▸ **Task requirements**
Reproduce the data below verbatim, line for line, omitting the pictures.

= Beginning of Section =

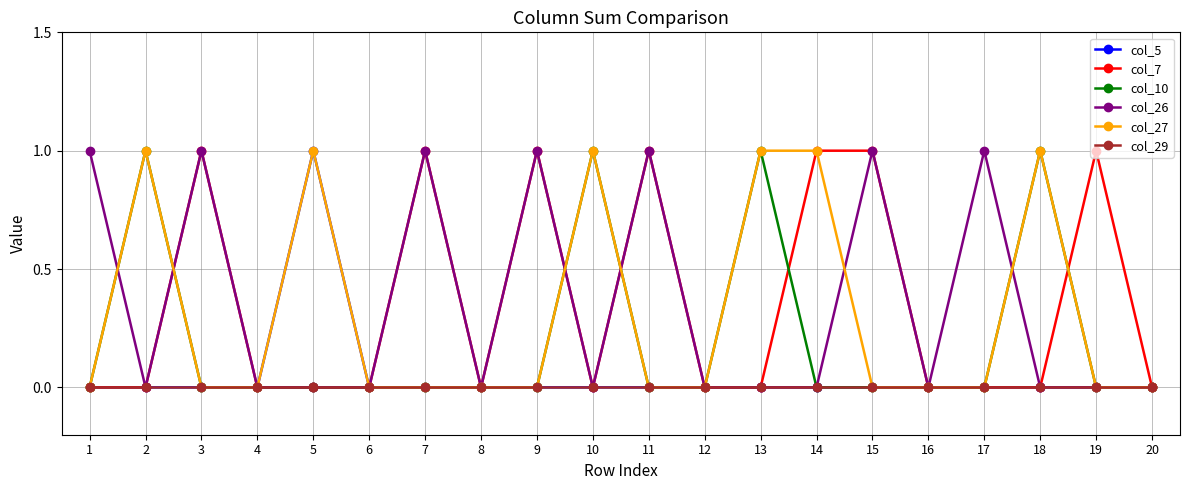

Reading left to right, what are all the values shown in this chart?

col_5: 1=0	2=0	3=0	4=0	5=1	6=0	7=0	8=0	9=0	10=0	11=0	12=0	13=0	14=0	15=0	16=0	17=0	18=0	19=0	20=0
col_7: 1=0	2=0	3=1	4=0	5=0	6=0	7=1	8=0	9=1	10=0	11=1	12=0	13=0	14=1	15=1	16=0	17=0	18=0	19=1	20=0
col_10: 1=0	2=1	3=0	4=0	5=0	6=0	7=0	8=0	9=0	10=1	11=0	12=0	13=1	14=0	15=0	16=0	17=0	18=1	19=0	20=0
col_26: 1=1	2=0	3=1	4=0	5=0	6=0	7=1	8=0	9=1	10=0	11=1	12=0	13=0	14=0	15=1	16=0	17=1	18=0	19=0	20=0
col_27: 1=0	2=1	3=0	4=0	5=1	6=0	7=0	8=0	9=0	10=1	11=0	12=0	13=1	14=1	15=0	16=0	17=0	18=1	19=0	20=0
col_29: 1=0	2=0	3=0	4=0	5=0	6=0	7=0	8=0	9=0	10=0	11=0	12=0	13=0	14=0	15=0	16=0	17=0	18=0	19=0	20=0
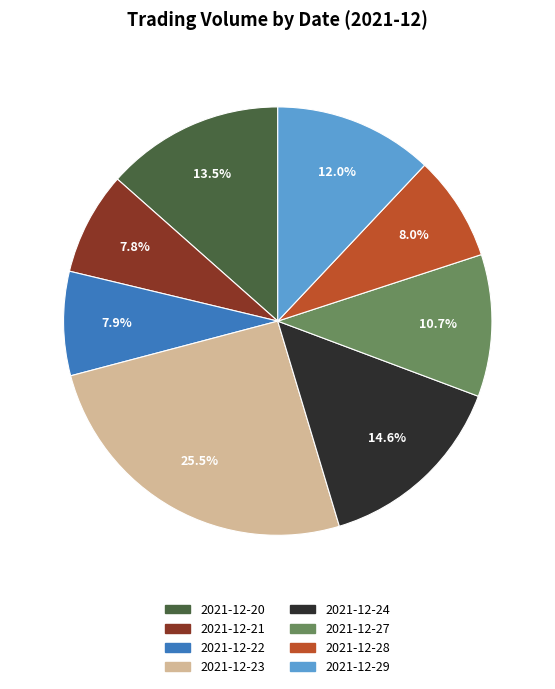

How many slices are in this pie chart?

8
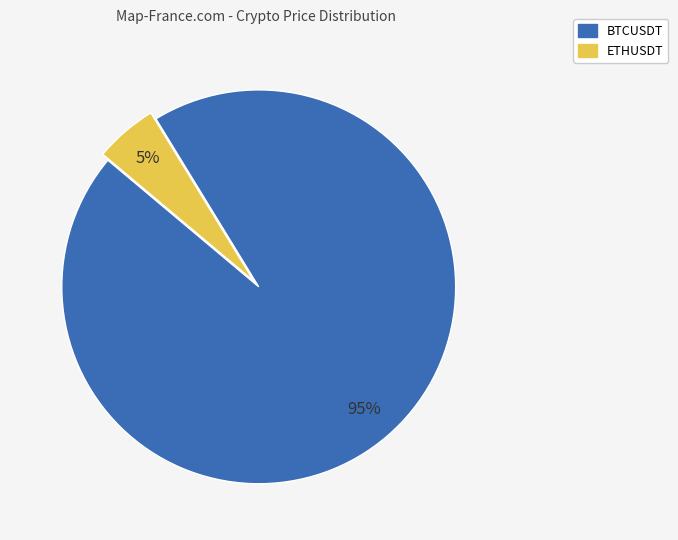

Is it true that BTCUSDT is 95% of the pie?

True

= End of Section =

▸ **Answer below**
Reading left to right, what are all the values shown in this chart?

col_5: 1=0	2=0	3=0	4=0	5=1	6=0	7=0	8=0	9=0	10=0	11=0	12=0	13=0	14=0	15=0	16=0	17=0	18=0	19=0	20=0
col_7: 1=0	2=0	3=1	4=0	5=0	6=0	7=1	8=0	9=1	10=0	11=1	12=0	13=0	14=1	15=1	16=0	17=0	18=0	19=1	20=0
col_10: 1=0	2=1	3=0	4=0	5=0	6=0	7=0	8=0	9=0	10=1	11=0	12=0	13=1	14=0	15=0	16=0	17=0	18=1	19=0	20=0
col_26: 1=1	2=0	3=1	4=0	5=0	6=0	7=1	8=0	9=1	10=0	11=1	12=0	13=0	14=0	15=1	16=0	17=1	18=0	19=0	20=0
col_27: 1=0	2=1	3=0	4=0	5=1	6=0	7=0	8=0	9=0	10=1	11=0	12=0	13=1	14=1	15=0	16=0	17=0	18=1	19=0	20=0
col_29: 1=0	2=0	3=0	4=0	5=0	6=0	7=0	8=0	9=0	10=0	11=0	12=0	13=0	14=0	15=0	16=0	17=0	18=0	19=0	20=0

How many slices are in this pie chart?

8

Is it true that BTCUSDT is 95% of the pie?

True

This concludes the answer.